The External Problems.

The external problems are not to be underestimated. They are, very simply,

1. access to public mindshare
2. "places to play".

The "places to play" problem is more easily solved than the mindshare issue. As the distribution of passive cinema becomes increasingly digital, and theatres install high res projectors for standard theatrical releases, the Performance Cinema Artists only needs to insert themselves in the cinematic datastream.

It is not likely that Performance Cinema will be found regularly in theatre #22 at the AMC UltraJumbo Gigaplex next year, but AMC isn’t the only game in town, and I think it is unfair to assume that all theatre managers, even at AMC, are witless automatons mindlessly doing the bidding of their corporate capitalist taskmasters. Corporations are made of people, and like most people, not all corporations are the same. While something as huge and automated as the AMC theatre chain might prove difficult to engage, there are plenty of independent cinemas and cinema chains, and many of them already have or will soon be installing digital projectors, and I’m quite certain that some of them will be quite receptive to the notions of Performance Cinema. And with the success of Performance Cinema at smaller scales at various "art house" theatres and independent chains, larger theatres will take notice, and things will naturally scale.

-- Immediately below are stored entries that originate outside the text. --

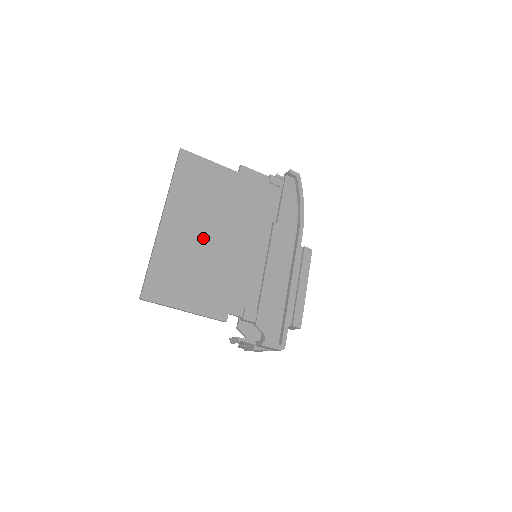
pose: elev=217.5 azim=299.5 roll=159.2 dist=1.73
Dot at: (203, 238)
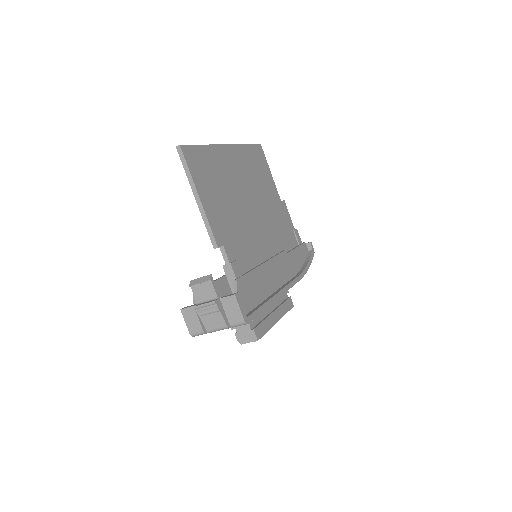
Dot at: (241, 189)
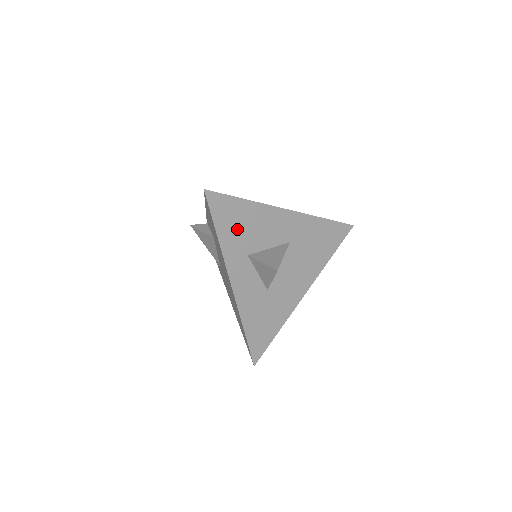
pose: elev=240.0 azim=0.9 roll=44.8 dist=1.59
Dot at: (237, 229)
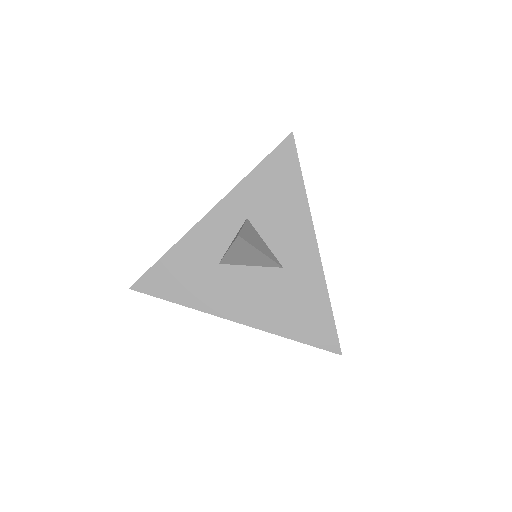
Dot at: (269, 191)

Also, it is important to keep in mind the portability of this medium, which makes it such a hands on DIY way of working : If one is performing in a small place, the use of a 10,000 lumen projector that weighs 40kg and costs $130,000 is not indicated. A 2000 lumen projector that weighs 4kg and costs $1300 is perfectly indicated with a laptop computer, external high speed hard-drive, and keyboard. Hence, it is logical to set up a tour of a work by working within pre-existing networks of art spaces, independent theatres, and concert halls.

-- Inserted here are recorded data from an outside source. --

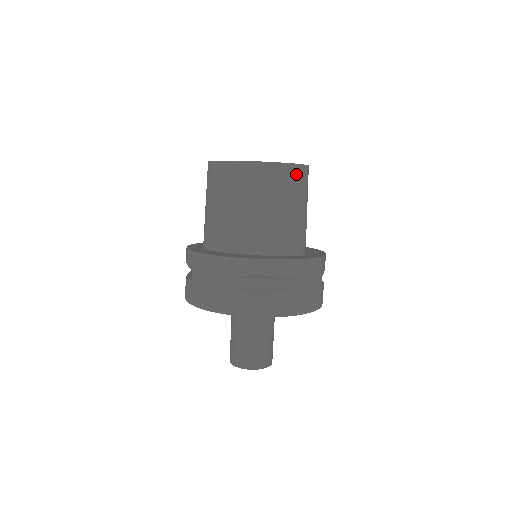
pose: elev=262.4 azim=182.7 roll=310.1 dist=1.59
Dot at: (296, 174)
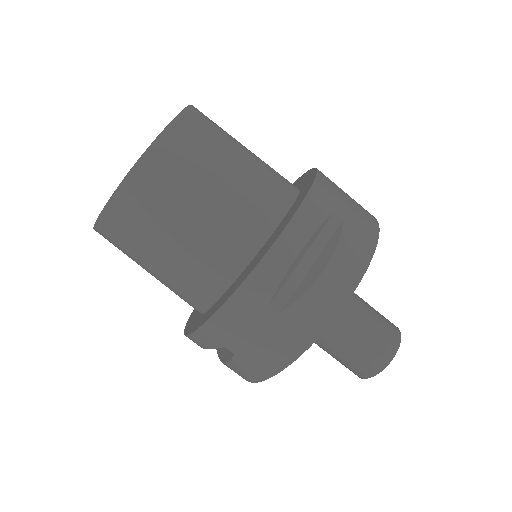
Dot at: (193, 122)
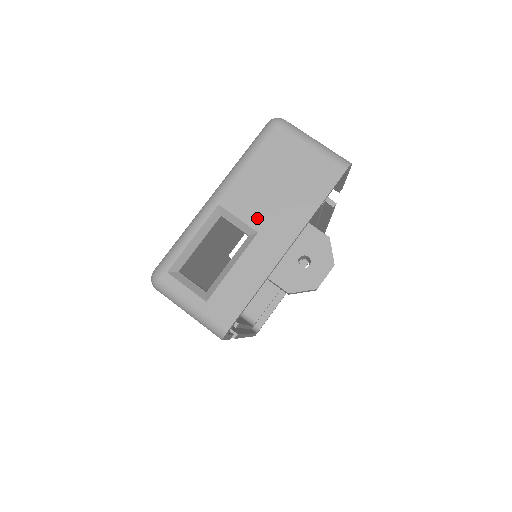
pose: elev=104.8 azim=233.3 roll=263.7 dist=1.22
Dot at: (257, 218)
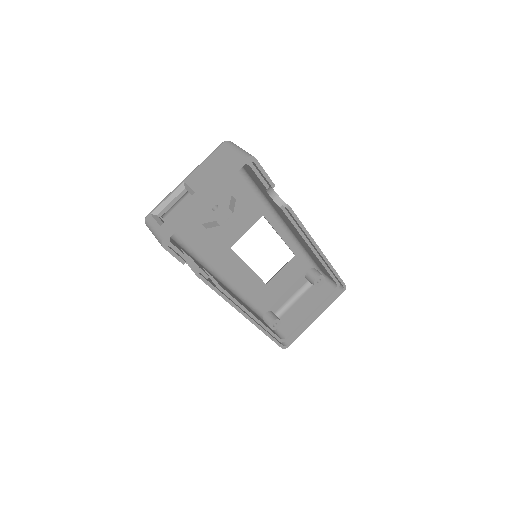
Dot at: (197, 186)
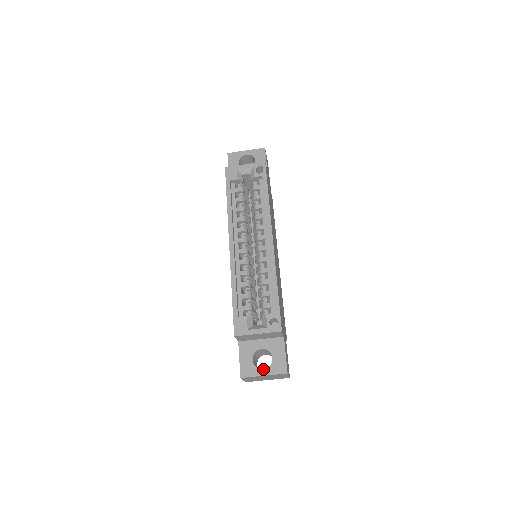
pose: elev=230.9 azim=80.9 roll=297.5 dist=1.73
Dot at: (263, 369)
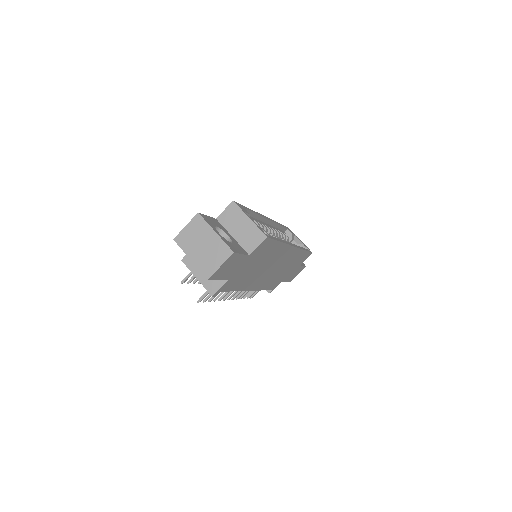
Dot at: occluded
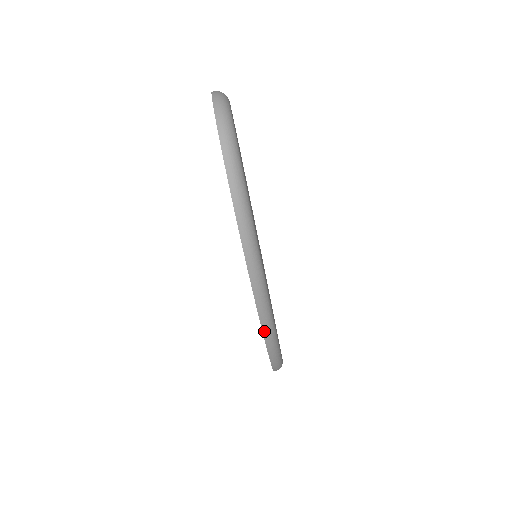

I do not see any limitation to the development of Performance Cinema as a vibrant and creative medium that can inspire, inform, and entertain many thousands of people, and this leads to the Mindshare issue. Passive cinema as a social palliative is not to be underestimated in its importance in maintaining social order in contemporary political economies. Contrary to 1984, social control is not maintained by the TV watching you, but by YOU watching TV. Whether it is a movie or a TV show, people who are engaged in that ritual are not connecting to each other, or even to a performer. They may have deep affective responses to what is presented, and this is one of the great powers of passive cinema, but they are not "present" or "in the moment" as they might be in, say, a musical concert (at minimum) or a vibrant political protest (at maximum).

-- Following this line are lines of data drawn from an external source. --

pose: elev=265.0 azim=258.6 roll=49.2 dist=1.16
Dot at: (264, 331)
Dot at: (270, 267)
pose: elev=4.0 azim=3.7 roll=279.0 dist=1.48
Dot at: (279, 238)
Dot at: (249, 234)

Performance Cinema can engage an audience and the audience cathexis in a way that is completely unique and fundamentally antithetical to the exigencies of passive cinema. Those people most invested in the hegemony of passive cinema are not stupid and will, of course, seek to trivialise, marginalise, balkanise, divide, and co-opt performance cinema .
However, a fundamental point of performance cinema is that it is a LIVE phenomenon, it requires an audience, and this runs counter to the politics and fundamental intentions of passive cinema and its electronic stepchild, Television. Given the capitalisation of passive electronic media conglomerates and their vested interest in keeping people afraid and in their homes watching TV and buying consumer products, performance cinema certainly has some challenges ahead, but I don’t see any of them as insurmountable.